About this task: Range to output from the entries below: the line containing "Nuestro objetivo diario" through the line containing "FAQ´s -PREGUNTAS FRECUENTES". Set it down exactly, ends included, nothing else.

**** Material provided

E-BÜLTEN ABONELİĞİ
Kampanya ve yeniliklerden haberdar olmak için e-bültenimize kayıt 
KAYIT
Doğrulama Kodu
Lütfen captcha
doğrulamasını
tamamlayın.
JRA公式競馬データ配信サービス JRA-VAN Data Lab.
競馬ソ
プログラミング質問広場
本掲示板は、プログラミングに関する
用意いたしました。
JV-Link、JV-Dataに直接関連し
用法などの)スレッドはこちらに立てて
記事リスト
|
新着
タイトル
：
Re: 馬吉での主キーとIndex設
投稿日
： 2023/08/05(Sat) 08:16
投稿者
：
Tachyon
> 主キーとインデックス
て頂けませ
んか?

********
**** Material provided

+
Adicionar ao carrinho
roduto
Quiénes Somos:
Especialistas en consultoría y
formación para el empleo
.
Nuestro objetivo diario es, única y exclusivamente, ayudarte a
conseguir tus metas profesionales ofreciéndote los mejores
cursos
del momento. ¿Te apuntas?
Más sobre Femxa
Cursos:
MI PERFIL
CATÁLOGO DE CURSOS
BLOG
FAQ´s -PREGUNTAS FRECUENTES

********

Response area:
Nuestro objetivo diario es, única y exclusivamente, ayudarte a
conseguir tus metas profesionales ofreciéndote los mejores
cursos
del momento. ¿Te apuntas?
Más sobre Femxa
Cursos:
MI PERFIL
CATÁLOGO DE CURSOS
BLOG
FAQ´s -PREGUNTAS FRECUENTES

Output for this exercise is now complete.